To answer these questions, we first wondered whether one specific kind of sleep problem increased risk preferentially over another. Our analyses suggested that this kind of granularity didn’t matter: someone with inadequate sleep experiences the same increased risk of suicidal thinking and behavior irrespective of whether their sleep problems are traced back to insomnia or having repeated nightmares, or just generally bad sleep. This presented the possibility that simply being awake during the middle of the night might be a common element that ties the association together.

To investigate whether nighttime wakefulness might be an issue, we analyzed data from the CDC’s National Violent Death Reporting System, which had collected information from over 35,000 individual suicides committed between 2003-2010. These reports provided an estimated time of fatal injury connected to the suicide and other information related to the person’s age, gender, and race/ethnicity. We compared these data with population-level wakefulness data that were collected through the American Time Use Survey, a survey done by telephone each year from people aged 15 years and older across the United States. The Time Use Survey estimates the percentage of the population awake at each hour of the 24-hour day.

Cross-checking these two datasets, we determined that the number of suicides at night vastly exceeded the number of suicides expected given the proportion of the population awake at that time. This equated to a 3.6-fold increased risk of suicide at night (between midnight and 6:00am) that was seen equally across younger and older individuals, men and women, and across the seasons. From this analysis, we concluded that the highest normalized incidence of suicide was around 3:00am.  
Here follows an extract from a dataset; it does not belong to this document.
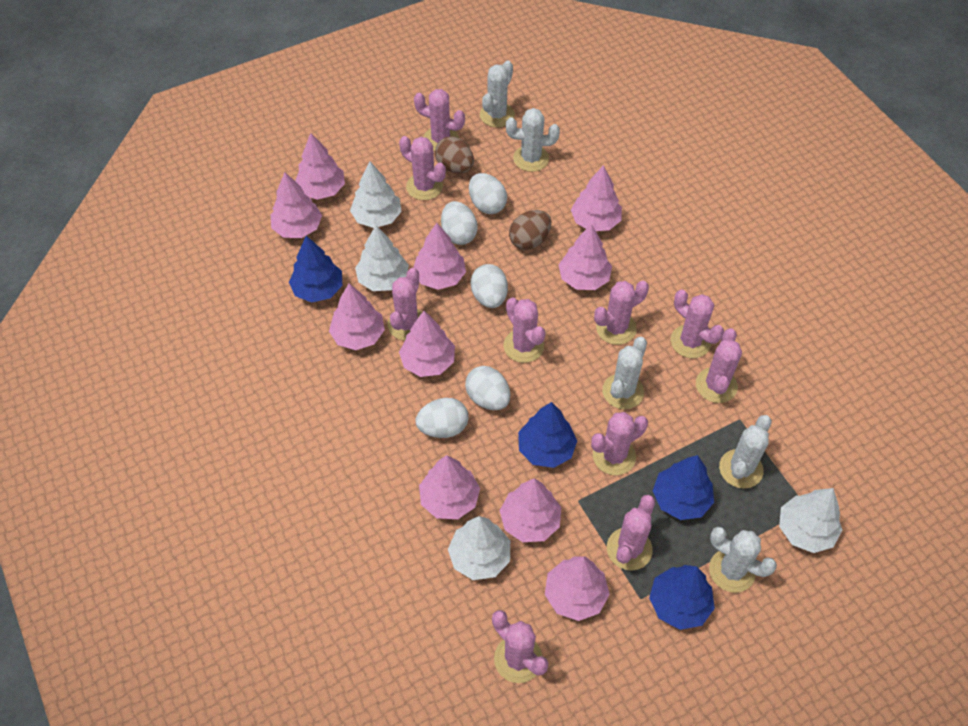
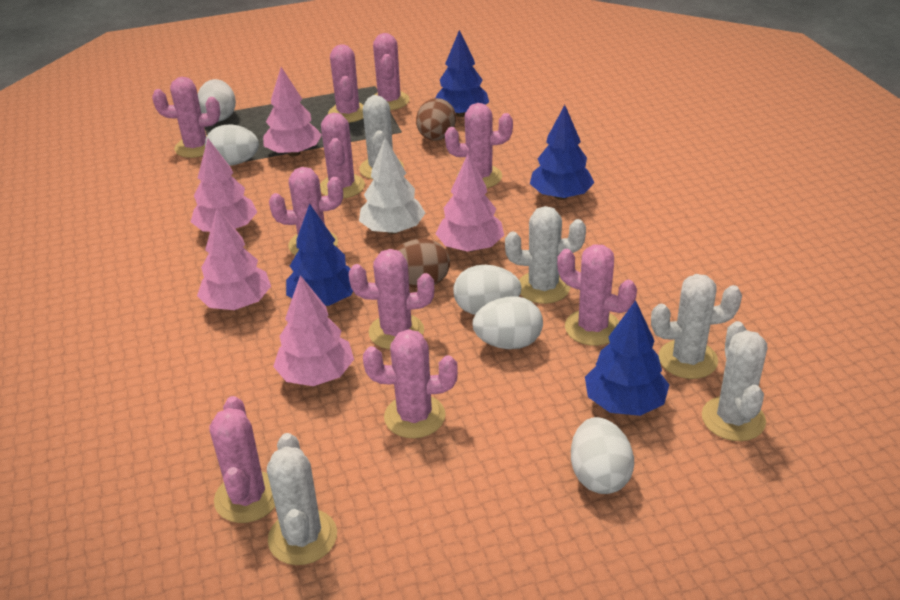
pink tree: [271,172,322,238] [295,133,345,200] [329,283,385,350] [399,311,455,377] [413,223,466,290] [419,455,480,519] [500,478,561,542] [545,557,609,621] [559,224,612,290] [571,165,622,231] = 10 -> [191,138,257,232] [197,208,271,310] [263,67,322,156] [273,275,354,386] [435,153,504,252] = 5
white tree: [350,161,402,228] [355,225,409,291] [448,516,510,580] [779,488,842,553] = 4 -> [359,138,425,234] = 1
At present, we are trying to organize laboratory studies that will help us answer the question of why nighttime wakefulness increases someone’s vulnerability to suicidal thinking and behavior. Two interconnected possibilities stand out to us. The first has to do with the timing of highest normalized suicide incidence with respect to a person’s natural circadian variations of cognition and emotion: The highest incidence coincides with when there is a natural bottoming of our cognitive ability and our ability to regulate negative emotions (all coalesce at 3:00am). This raises the question of whether poor brain function in the middle of the night might abet suicidal thinking, as described in this recent Case Report.
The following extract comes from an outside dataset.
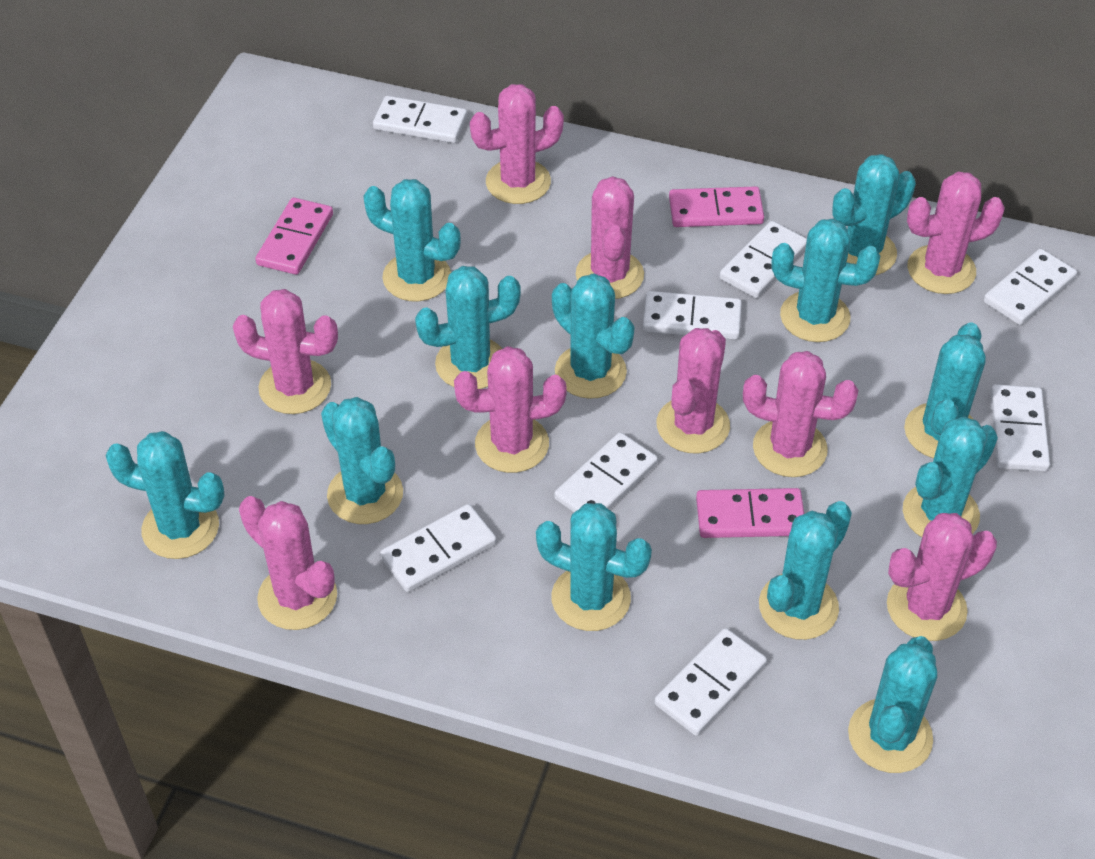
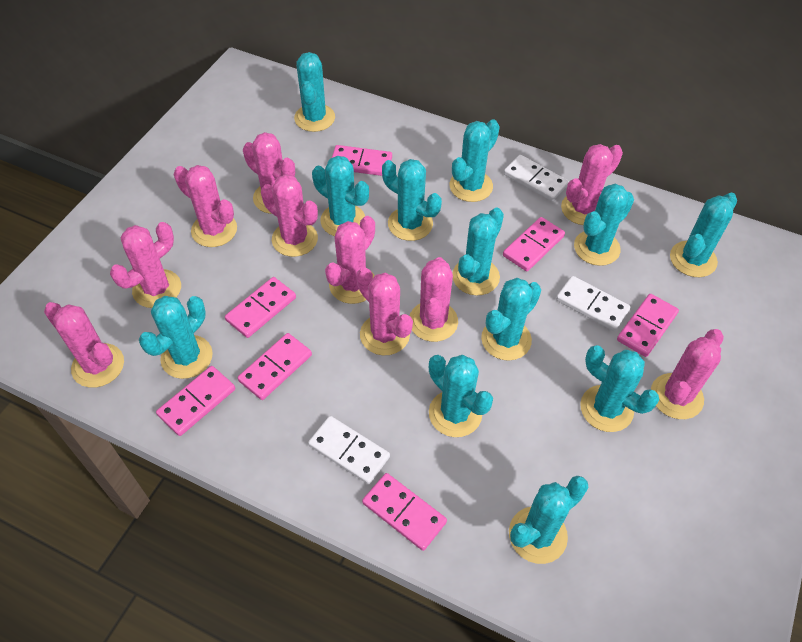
pink cactus: [233,289,338,414] [239,496,337,630] [454,346,567,473] [470,84,564,204] [576,176,644,299] [657,328,730,453] [743,351,859,477] [887,513,997,641] [907,171,1005,294] = 9 -> [44,302,124,388] [110,222,181,308] [174,165,237,247] [243,132,295,214] [261,175,318,257] [325,216,375,304] [356,267,413,355] [410,257,458,342] [561,144,623,225] [651,329,724,419] = 10
pink domino: [255,198,333,275] [669,186,764,227] [696,488,804,538] = 3 -> [156,366,235,436] [225,277,296,338] [238,333,312,400] [332,145,392,176] [362,473,447,551] [503,217,565,271] [617,294,679,357] = 7
white domino: [373,96,467,143] [380,504,497,592] [554,432,658,512] [643,291,742,340] [655,628,767,736] [720,221,807,298] [984,249,1077,325] [991,384,1050,472] = 8 -> [308,416,390,484] [504,155,569,201] [556,276,630,331] = 3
The second possibility, pursuant to the first, is that the overnight vulnerability period we’ve suggested only becomes an issue if someone has already experienced chronic sleep loss. While temporal patterns for fatal suicidal injury have been established, we don’t know anything about the sleep history of the individuals affected by suicide. It could be that chronic sleep deprivation is an essential trigger. To that end, we are organizing experiments that will tell us whether a complete lack of sleep for 2-3 days induces a special kind of anxiety syndrome. We speculate that the symptoms of this anxiety syndrome would be present throughout the day, but would lead to a precipitous loss of cognitive and emotional control in the middle of the night thus driving suicidal thinking and significantly impairing a person’s impulse control between midnight and 6:00am.

If these hypotheses are supported by laboratory data, they could pave the way towards developing, institutionalizing, and prioritizing the provision of suicide-prevention services at night.